Dalam pelaksanaan Pulau Tidung, uji emisi diikuti 15 unit sepeda motor dan gerobak motor (Germor). Sebanyak sembilan kendaraan diuji dinyatakan lulus dan enam unit tidak lulus.
"Untuk Pulau Untung Jawa, dari 20 unit kendaraan yang diuji, sebanyak 16 unit lulus dan empat unit tidak lulus," imbuhnya.
Ia menambahkan, sebagai rangkaian kegiatan juga dilakukan penanaman 1.000 bibit mangrove dan 10 bibit pohon sukun di Pulau Tidung yang melibatkan Gerakan Pramuka Saka Kalpataru serta berkolaborasi dengan Sudin Ketahanan Pangan, Kelautan, dan Pertanian (KPKP) Kepulauan Seribu.
"Kami ingin memastikan bahwa pemilahan sampah dari sumber menjadi kebiasaan sehari-hari masyarakat.

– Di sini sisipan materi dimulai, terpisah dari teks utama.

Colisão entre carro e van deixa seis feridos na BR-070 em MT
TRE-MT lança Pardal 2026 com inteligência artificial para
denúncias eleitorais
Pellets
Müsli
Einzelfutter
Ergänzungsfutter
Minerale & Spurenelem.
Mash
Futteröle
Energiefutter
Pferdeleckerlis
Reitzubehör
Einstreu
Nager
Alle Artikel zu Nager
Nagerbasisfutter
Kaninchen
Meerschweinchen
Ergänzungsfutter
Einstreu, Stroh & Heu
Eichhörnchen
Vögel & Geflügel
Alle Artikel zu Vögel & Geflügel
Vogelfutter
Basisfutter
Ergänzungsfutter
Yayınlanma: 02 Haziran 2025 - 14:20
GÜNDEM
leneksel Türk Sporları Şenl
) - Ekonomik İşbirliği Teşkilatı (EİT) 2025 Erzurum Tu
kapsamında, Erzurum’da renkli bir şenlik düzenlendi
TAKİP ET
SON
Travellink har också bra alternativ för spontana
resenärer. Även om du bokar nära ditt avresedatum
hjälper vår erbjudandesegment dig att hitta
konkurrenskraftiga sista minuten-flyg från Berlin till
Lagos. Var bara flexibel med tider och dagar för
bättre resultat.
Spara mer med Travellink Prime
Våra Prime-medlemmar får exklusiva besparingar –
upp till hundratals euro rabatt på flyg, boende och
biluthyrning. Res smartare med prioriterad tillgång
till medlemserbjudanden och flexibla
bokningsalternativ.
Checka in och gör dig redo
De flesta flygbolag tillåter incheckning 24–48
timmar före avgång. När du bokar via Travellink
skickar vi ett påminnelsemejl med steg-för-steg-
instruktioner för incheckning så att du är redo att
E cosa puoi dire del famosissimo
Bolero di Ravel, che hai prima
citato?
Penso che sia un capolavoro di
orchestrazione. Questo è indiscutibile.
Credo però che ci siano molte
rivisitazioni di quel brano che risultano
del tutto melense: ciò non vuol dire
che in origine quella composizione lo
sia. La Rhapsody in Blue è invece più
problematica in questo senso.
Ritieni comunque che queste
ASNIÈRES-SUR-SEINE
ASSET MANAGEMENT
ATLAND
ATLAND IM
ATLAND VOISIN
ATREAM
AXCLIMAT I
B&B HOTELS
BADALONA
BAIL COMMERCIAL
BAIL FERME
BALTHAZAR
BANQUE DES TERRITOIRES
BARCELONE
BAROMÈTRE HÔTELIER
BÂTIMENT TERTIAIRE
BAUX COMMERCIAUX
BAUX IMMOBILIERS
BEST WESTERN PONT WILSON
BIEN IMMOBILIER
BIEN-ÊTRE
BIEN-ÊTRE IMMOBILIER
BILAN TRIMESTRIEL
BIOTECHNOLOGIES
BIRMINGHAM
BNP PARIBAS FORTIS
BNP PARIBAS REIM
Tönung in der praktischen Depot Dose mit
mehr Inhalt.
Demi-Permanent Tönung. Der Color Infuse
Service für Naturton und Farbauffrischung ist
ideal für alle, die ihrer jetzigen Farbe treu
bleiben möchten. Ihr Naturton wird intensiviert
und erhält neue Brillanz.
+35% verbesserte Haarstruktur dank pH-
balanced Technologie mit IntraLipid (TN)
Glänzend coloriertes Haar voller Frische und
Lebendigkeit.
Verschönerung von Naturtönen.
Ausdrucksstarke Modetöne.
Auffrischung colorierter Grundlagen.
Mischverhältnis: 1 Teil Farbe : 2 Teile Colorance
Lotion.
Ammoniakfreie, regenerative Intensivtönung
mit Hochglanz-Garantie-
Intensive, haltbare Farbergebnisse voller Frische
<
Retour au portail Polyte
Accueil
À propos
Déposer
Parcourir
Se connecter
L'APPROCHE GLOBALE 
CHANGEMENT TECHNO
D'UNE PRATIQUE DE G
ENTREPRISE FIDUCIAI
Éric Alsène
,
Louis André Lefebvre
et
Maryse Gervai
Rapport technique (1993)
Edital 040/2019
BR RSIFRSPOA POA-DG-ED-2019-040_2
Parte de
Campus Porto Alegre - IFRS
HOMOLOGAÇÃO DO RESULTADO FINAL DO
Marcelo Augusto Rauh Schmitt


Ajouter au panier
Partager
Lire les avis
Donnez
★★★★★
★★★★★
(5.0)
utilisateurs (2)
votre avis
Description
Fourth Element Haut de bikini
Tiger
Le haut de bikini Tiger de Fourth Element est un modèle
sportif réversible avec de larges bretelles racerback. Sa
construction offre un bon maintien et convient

Sehingga, lingkungan di Kepulauan Seribu dapat tetap bersih, sehat, dan berkelanjutan," bebernya.
Sementara itu, Lurah Pulau Untung Jawa, Muslim mengapresiasi pelaksanaan kegiatan HPSN yang melibatkan berbagai unsur masyarakat.
Ia berharap kegiatan ini tidak hanya bersifat seremonial, tetapi menjadi bagian dari upaya berkelanjutan dalam membangun budaya peduli lingkungan.
"Kami menyambut baik kegiatan ini karena mampu meningkatkan kesadaran masyarakat, baik warga maupun wisatawan, untuk lebih peduli terhadap kebersihan lingkungan, khususnya dalam memilah sampah dari sumber," tandasnya.